1. Bölüm

765 27 2
                                    

Persephone, her zaman ki güzelliğiyle annesinin yanağına sulu bir öpücük kondurup evden çıkmıştı. Çayıra gidecek ve renkli çiçekleri toplayacaktı. Bu her gün aksatmadan yaptığı rutin işlerinden biriydi. Okeanos kızları onu sabah evden alır, gün batımına kadar onunla çiçek toplarlardı. Genç kız, doğayı çok seviyordu. Çiçeklerle, ağaçlarla ve en ufak dalla bile o kadar ilgileniyordu ki onun yanında kimse doğaya zarar vermezdi. Çünkü bir keresinde bir kadın onun gözünün önünde bir gülü koparmıştı ve Persephone, o zaman hiç olmadığı kadar sinirlenmiş ve kadına bağırmaya başlamıştı. Siniri geçtikten sonra da sabaha kadar ağlamıştı. Bu, aslında hiç yapmadığı bir şeydi ama konu çiçekler olunca kendine hâkim olamıyordu. Birisi onu beğendiğinde ve evlenmek için ikna etmeye çalıştığında elinde hep bir demet çiçekle gelirdi. Kimisi bir demet gül, kimisi bir demet papatyayla gelirdi.. Ama genç kız, bu çiçeklere kanmazdı. O, erkeklere karşı çok asiydi ve kimsenin inkâr edemeyeceği bir güzelliği vardı. Afrodit bile onu bir zamanlar kıskanmıştı. Ama neyse ki kıskançlığı yerini arkadaşlığa bırakmış ve ikisi çok iyi anlaşmıştı.

"Çok uzaklaşma, Persephone." Kyane, ona seslenmiş ve çiçekleri toplamaya devam etmişti. Persephone önemsemiyordu. Çiçekleri gördüğünde gülümsüyor ve kendinden geçiyordu.

"Merak etme, Kyane." Diye seslenen Persephone, başını çevirmemişti bile. Birkaç adım daha ilerleyerek ileride mavi çiçeğe uzanan genç kız, gittikçe daha da ilgisini çeken renklerdeki çiçeklere bayılıyordu. Daha çok ilerleyip, kızlardan epey bir uzaklaşan Persephone, geri dönmesi gerektiğini fark edip, çiçekleri sepete yerleştirmişti. Arkasını dönüp adım attığında ise resmen dili tutulmuştu. Tanrıların bile korktuğu Hades, cehennem tanrısı, ona bakıyordu. Erkeğin gözlerindeki bir şey, kızı delip geçmişti.

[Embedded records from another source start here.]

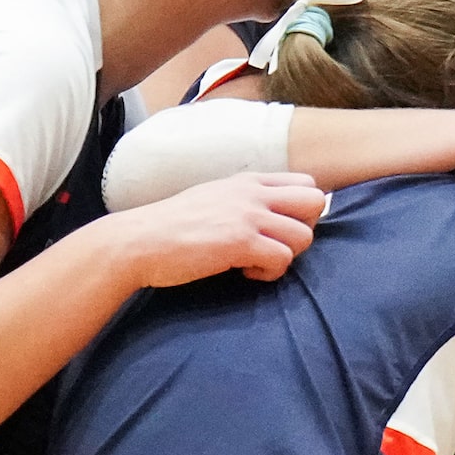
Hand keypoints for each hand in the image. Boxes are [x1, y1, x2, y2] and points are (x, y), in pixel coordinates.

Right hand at [112, 172, 325, 287]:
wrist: (138, 241)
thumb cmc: (173, 226)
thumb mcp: (215, 198)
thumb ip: (246, 201)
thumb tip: (275, 218)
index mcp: (247, 181)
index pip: (306, 183)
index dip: (303, 211)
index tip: (279, 230)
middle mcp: (252, 193)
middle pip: (315, 202)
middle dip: (304, 229)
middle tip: (277, 245)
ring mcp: (247, 216)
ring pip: (304, 236)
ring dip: (286, 256)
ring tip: (256, 262)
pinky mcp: (240, 242)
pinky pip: (282, 260)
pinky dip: (269, 273)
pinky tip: (244, 271)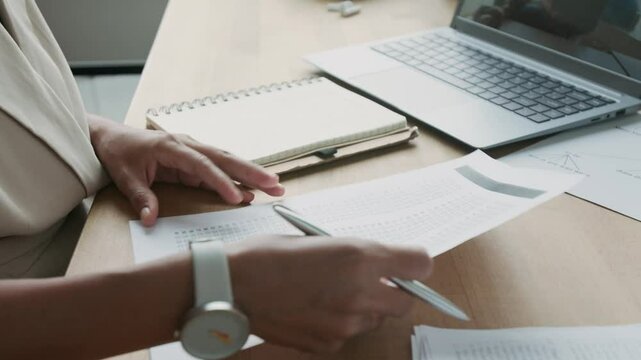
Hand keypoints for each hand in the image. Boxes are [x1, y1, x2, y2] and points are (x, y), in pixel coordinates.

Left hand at [88, 115, 284, 225]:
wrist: (110, 137)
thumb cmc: (118, 152)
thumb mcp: (124, 176)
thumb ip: (140, 197)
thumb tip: (150, 219)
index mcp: (171, 146)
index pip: (202, 165)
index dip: (221, 182)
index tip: (237, 198)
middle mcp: (188, 145)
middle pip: (225, 159)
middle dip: (252, 172)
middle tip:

Hades, oradan geçerken tesadüfen ona rastlamıştı. Erkek, normalde kadınları tek geceliğine kullanır ve atardı. Onun için hiçbir değeri olmayan varlıklardı. Zevk vermek için yaratıldıklarını düşünürdü. Ama Persephone, öyle değildi. Erkek, ona doğru adım attığında genç kız ne diyeceğini bilememişti. Ondan yayılan şehvet kokusu, kadının dört bir yanını sarmıştı. Hades'in her adımında etrafındaki bir miktarlık alandaki çiçekler soluyor ve çiçekler, iğrenç birer renge dönüşüp yere düşüyordu. Persephone, bunu görmeyi reddetti. Hayır, ağlamayacaktı.

"Çok güzelsin." Hades, direk olarak gözlerine bakıyor ve onu resmen kendine çağırıyordu. Erkeğin altındaki toprak oynamaya ve yarılmaya başlamıştı. Persephone, dengesini kaybedip yere düşmüştü. Ama yine de elindeki sepeti bırakmamıştı ve çiçeklerini kendine doğru çekmişti. Şimdi onun da etrafındaki çiçekler solmuştu ve kadın, ağlamamak istese de gözlerinden süzülen yaşları engelleyememişti. Kyane, onları görüp yanlarına gelene kadar, Hades genç kızı zorla kucağına alıp, kendine bastırmış ve yeraltına sokmuştu bile. Persephone, ne olduğunu anlamadan kendini onun yerinde, yeraltı ırmağının yanında bulmuştu.

"Beni bekle." Diye kulağına fısıldayan Hades, kızı orada bırakıp uzaklaşmıştı. Persephone ise sepetine bakıp, solmuş çiçeklerini görünce ağlamasını durduramamış ve onları nehre dökmüştü.

"Seni lanet yaratık!" diye arkasından bağırsa da onu duyan kimse olmamıştı. Etraftan iğrenmişti, burada yaşayamazdı. Annesinin bir an önce onu bulmasını umut etmekten başka şansı olmadığını fark edince, nehrin kıyısına oturup beklemeye başlamıştı.